Generalized Kohn-Sham Approach for the Electronic Band Structure of Spin-Orbit Coupled Materials

TL;DR

This paper introduces an extended Kohn-Sham formalism within spin-current density functional theory to accurately compute electronic band structures in spin-orbit coupled materials, demonstrating improved agreement with experiments.

Contribution

It develops a non-local potential extension of the Kohn-Sham approach within SCDFT, enabling self-consistent treatment of spin currents in spin-orbit coupled systems.

Findings

Accurately predicts spin-orbit-induced band splittings in MoSe₂ and MoTe₂.

Achieves quantitative agreement with experimental data using hybrid functionals.

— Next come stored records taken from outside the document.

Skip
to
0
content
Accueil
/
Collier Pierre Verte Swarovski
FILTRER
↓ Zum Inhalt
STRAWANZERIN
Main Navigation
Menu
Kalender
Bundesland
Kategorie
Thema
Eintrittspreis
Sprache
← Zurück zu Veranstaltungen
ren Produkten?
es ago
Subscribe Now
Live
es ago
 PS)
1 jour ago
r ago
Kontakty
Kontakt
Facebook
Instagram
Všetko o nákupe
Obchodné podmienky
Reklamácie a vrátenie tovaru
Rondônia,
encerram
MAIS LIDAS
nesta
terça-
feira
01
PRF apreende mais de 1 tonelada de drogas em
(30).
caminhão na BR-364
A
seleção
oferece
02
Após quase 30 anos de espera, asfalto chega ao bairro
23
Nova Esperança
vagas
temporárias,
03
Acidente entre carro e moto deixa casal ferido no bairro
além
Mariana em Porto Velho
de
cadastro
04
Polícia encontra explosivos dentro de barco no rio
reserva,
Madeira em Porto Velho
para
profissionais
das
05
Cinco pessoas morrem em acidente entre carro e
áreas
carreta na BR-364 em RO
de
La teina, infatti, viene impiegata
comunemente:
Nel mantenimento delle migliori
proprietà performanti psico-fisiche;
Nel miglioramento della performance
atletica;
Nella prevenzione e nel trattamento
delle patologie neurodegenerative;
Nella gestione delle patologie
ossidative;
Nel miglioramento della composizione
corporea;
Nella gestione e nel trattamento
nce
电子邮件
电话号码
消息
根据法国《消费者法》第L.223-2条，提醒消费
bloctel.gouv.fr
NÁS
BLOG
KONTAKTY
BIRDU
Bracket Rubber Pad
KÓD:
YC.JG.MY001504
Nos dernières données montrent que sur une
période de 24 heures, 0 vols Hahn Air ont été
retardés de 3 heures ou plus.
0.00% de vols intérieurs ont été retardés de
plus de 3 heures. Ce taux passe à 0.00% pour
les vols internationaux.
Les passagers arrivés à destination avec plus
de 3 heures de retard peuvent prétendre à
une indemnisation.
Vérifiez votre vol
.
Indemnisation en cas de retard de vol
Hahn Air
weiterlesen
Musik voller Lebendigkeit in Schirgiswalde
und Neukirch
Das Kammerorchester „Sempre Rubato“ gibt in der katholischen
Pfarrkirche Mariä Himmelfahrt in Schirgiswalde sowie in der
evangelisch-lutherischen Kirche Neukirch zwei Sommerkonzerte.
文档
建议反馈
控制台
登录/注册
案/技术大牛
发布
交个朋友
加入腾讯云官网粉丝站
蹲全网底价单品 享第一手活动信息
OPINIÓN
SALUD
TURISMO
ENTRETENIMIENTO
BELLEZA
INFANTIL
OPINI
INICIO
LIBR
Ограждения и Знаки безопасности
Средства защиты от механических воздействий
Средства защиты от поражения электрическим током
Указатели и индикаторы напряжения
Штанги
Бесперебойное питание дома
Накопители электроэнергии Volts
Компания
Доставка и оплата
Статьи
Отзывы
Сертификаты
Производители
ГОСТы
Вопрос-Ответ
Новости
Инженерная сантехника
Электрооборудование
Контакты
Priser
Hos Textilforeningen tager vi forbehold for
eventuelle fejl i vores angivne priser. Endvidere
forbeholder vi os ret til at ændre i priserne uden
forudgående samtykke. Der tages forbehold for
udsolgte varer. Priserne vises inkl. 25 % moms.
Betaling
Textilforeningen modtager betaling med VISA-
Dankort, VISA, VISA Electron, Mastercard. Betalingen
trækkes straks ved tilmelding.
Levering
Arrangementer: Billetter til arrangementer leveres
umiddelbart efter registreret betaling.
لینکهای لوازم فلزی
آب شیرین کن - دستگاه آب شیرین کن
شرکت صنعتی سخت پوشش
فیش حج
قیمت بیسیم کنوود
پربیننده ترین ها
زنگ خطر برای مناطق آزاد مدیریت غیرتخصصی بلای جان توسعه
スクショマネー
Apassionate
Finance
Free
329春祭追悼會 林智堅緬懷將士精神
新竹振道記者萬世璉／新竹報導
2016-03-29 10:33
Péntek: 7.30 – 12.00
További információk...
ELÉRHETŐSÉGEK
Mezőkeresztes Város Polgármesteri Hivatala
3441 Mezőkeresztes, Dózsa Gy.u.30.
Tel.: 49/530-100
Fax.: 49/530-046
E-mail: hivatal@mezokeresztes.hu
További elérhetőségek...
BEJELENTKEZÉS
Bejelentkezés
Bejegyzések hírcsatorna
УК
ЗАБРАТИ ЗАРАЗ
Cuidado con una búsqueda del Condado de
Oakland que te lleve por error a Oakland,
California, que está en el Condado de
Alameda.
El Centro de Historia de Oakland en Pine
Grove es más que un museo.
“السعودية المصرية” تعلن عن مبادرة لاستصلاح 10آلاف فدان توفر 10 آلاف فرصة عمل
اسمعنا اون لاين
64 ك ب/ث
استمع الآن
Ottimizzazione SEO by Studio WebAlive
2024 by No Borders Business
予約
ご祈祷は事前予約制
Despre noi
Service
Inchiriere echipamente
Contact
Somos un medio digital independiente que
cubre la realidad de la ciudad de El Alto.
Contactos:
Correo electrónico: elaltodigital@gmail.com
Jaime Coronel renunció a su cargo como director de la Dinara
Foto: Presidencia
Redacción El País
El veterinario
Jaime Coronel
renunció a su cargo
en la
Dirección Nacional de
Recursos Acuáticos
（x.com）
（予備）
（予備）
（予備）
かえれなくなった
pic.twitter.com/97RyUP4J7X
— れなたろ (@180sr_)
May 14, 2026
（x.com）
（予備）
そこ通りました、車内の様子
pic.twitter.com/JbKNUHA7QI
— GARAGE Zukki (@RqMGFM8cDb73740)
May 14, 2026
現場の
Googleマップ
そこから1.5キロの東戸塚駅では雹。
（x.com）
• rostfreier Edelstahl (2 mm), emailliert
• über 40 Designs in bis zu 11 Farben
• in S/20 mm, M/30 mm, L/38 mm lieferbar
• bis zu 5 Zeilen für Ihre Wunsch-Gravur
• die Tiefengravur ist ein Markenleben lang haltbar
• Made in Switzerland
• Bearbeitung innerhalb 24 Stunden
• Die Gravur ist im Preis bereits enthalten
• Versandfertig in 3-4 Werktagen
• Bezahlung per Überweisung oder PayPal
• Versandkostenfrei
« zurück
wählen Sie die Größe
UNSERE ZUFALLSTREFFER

Outperforms second-variational methods in capturing spin-orbit effects.

Abstract

Spin-current density functional theory (SCDFT) is a formally exact framework designed to handle the treatment of interacting many-electron systems including spin-orbit coupling at the level of the Pauli equation. In practice, robust and accurate calculations of the electronic structure of these systems call for functional approximations that depend not only on the densities, but also on spin-orbitals. Here we show that the call can be answered by resorting to an extension of the Kohn-Sham formalism, which admits the use of non-local effective potentials, yet it is firmly rooted in SCDFT. The power of the extended formalism is demonstrated by calculating the spin-orbit-induced band-splittings of inversion-asymmetric MoSe$_2$ monolayer and inversion-symmetric bulk $\alpha$-MoTe$_2$. We show that quantitative agreement with experimental data is obtainable via global hybrid approximations by setting the fraction of Fock exchange at the same level which yields accurate values of the band gap. Key to these results is the ability of the method to self-consistently account for the spin currents induced by the spin-orbit interaction. The widely used method of refining spin-density functional theory by a second-variational treatment of spin-orbit coupling is unable to match our SCDFT results.